This is an action to recover a percentage of the gross earnings of the defendant, for the year 1885, from two different *208sections of tbe line of railroad operated by it. Tbe circumstances affecting the obligation of the defendant are different in respect to the. two sections of road referred to, and will be separately considered.
The line extending from Brainerd to Watab was a part of the line, over.which the Minnesota & Pacific Railroad Company was, by the act of 1857, (Extra Sess. 1857, c. 1,) and by subsequent enactments,, authorized to construct its road. This not having been constructed by that company, nor by its successor, the St. Paul & Pacific Railroad Company, chapter 201 of the Special Laws of 1877 was enacted, declaring tbe rights, privileges, franchises, and grants of that corporation, appertaining to this line, to be forfeited to the state, without, merger or extinguishment, and that the same were continued and conferred as in that act provided. Upon conditions not important, to be here mentioned, it further provided that (§ 5) “any company or corporation now organized, or that may hereafter organize, having authority from this state to build, maintain, and operate a line of railroad within or through the state, may succeed to and acquire the right to. complete, own, maintain, and operate” this line, “by filing with the governor a written notice of its desire and intention, under and subject to the provisions of this act, to complete” the same. Section 7 provides that “any company acting under and pursuant to the provisions of this act shall become entitled to and invested with all and singular the rights, privileges, immunities, franchises, lands, and property appertaining to the portion of road it shall complete, which were formerly held by, or which formerly belonged to, the St. Paul & Pacific Railroad Company, or which were formerly granted to the St. Paul & Pacific Railroad Company.”

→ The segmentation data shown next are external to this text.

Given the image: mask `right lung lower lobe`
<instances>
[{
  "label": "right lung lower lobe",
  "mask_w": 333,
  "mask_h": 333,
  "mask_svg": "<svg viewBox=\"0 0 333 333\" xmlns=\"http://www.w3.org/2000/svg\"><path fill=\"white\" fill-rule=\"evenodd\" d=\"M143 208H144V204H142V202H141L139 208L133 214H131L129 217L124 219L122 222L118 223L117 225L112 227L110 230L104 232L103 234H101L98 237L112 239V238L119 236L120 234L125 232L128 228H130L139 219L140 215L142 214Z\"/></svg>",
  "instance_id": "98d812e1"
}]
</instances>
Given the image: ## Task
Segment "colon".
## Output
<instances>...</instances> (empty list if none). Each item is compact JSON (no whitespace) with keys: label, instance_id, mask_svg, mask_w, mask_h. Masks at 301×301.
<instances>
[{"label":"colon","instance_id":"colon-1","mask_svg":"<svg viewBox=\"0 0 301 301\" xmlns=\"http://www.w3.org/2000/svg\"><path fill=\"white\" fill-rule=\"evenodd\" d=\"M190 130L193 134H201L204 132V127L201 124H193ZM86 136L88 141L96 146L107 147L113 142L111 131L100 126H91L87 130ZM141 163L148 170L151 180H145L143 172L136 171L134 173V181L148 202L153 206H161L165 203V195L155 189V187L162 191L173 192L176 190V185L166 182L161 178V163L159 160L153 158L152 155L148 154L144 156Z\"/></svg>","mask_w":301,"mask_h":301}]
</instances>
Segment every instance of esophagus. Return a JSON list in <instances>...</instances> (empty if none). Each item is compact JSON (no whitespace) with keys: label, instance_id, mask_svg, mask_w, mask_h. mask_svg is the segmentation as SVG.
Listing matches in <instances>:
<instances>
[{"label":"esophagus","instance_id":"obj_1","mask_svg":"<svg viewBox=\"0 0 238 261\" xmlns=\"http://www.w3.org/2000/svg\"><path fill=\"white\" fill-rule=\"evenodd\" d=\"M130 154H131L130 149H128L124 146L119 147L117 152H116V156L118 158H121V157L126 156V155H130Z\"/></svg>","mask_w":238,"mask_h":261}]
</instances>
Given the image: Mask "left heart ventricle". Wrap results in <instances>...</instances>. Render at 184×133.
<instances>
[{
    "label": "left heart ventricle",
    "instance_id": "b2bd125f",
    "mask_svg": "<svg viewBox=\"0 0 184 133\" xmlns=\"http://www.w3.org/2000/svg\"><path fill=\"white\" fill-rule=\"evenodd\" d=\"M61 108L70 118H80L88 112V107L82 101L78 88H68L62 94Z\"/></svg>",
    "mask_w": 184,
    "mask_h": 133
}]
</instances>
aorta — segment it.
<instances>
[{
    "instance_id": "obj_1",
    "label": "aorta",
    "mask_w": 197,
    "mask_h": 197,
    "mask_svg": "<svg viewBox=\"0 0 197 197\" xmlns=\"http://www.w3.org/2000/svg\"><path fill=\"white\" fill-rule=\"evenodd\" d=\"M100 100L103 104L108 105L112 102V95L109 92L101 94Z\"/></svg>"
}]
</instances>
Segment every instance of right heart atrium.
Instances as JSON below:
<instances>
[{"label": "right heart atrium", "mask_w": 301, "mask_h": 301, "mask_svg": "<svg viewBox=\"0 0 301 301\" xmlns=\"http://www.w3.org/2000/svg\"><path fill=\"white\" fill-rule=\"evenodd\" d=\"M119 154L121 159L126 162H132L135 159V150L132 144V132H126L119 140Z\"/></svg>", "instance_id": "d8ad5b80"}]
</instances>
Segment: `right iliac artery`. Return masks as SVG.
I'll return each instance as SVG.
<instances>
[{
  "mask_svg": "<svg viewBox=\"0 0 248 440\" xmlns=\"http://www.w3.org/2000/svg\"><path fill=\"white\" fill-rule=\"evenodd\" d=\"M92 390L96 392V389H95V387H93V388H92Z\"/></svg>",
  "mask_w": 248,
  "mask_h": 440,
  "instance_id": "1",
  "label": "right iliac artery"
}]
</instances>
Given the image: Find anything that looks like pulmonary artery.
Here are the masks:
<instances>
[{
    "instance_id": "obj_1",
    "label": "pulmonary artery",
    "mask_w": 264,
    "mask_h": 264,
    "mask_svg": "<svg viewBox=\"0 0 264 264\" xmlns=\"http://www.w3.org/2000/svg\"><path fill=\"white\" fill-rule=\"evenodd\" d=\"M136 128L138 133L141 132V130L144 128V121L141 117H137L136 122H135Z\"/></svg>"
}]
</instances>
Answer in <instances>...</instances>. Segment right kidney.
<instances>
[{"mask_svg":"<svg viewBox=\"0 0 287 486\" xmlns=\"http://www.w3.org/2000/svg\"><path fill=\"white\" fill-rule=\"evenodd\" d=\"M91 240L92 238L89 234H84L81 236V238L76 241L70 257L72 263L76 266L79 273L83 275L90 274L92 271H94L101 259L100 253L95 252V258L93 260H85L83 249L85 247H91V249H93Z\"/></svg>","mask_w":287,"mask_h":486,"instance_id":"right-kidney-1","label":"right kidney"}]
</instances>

The Western Railroad Company of Minnesota, which had theretofore been created, under the general laws of the state, for the construction of a road from Brainerd to Sauk Rapids, and thence to Minneapolis and beyond, accepted and availed itself of the provisions of this act of 1877, in the manner therein designated, and, under and by virtue of that act, constructed this line, completing it before the first day of May, 1878. That corporation then leased the road to this defendant, which has ever since operated it.
By chapter 6 of the Special Laws of 1865, modifying the provisions *209of the original charter of 1857, above referred to, the St. Paul & Pacific Railroad Company was declared to be forever exempt from assessment and taxation, in consideration of the payment to the state yearly of 1 per cent, of the gross earnings of the railroad during the first three years after 30 miles of the same should be completed and in operation; 2 per cent, during the next seven years; and 3 per cent, from and after the éxpiration of 10 years from the completion of 30 miles of road.
The controversy is as to whether the percentage to be paid in accordance with the act of I860, in respect to this line of road, is to be determined with regard to the time when the St. Paul & Pacific Railroad Company completed and put in operation 30 miles of its road, or system of roads, or only with regard to the time of the construction of this particular line of road, or of 30 miles of the same, by the Western Railroad Company. If the former is the rule to be applied, the defendant is chargeable with 3 per cent, of its earnings for the year 1885; if the latter rule is applied, it is chargeable with only 2 per cent.
If this line of road had been constructed and operated by the St. Paul & Pacific Railroad Company, or by any company deriving from that corporation, and under the peculiar provisions of its charter, a separate corporate existence, there can be no doubt that, pursuant to the provisions of the act of 1865, it would have been required to pay 3 per cent, of its gross earnings for the year 1885. After the construction and putting in operation of 30 miles of road composing any part of the entire line or system of the St. Paul & Pacific Railroad Company, the rate per centum prescribed by the act of 1865 became at once applicable to the entire system, so far at least as the same was constructed and operated by that company, or by any corporation deriving its existence from it. This was decided in Chicago, Mil. & St. Paul Ry. Co. v. Pfaender, 23 Minn. 217.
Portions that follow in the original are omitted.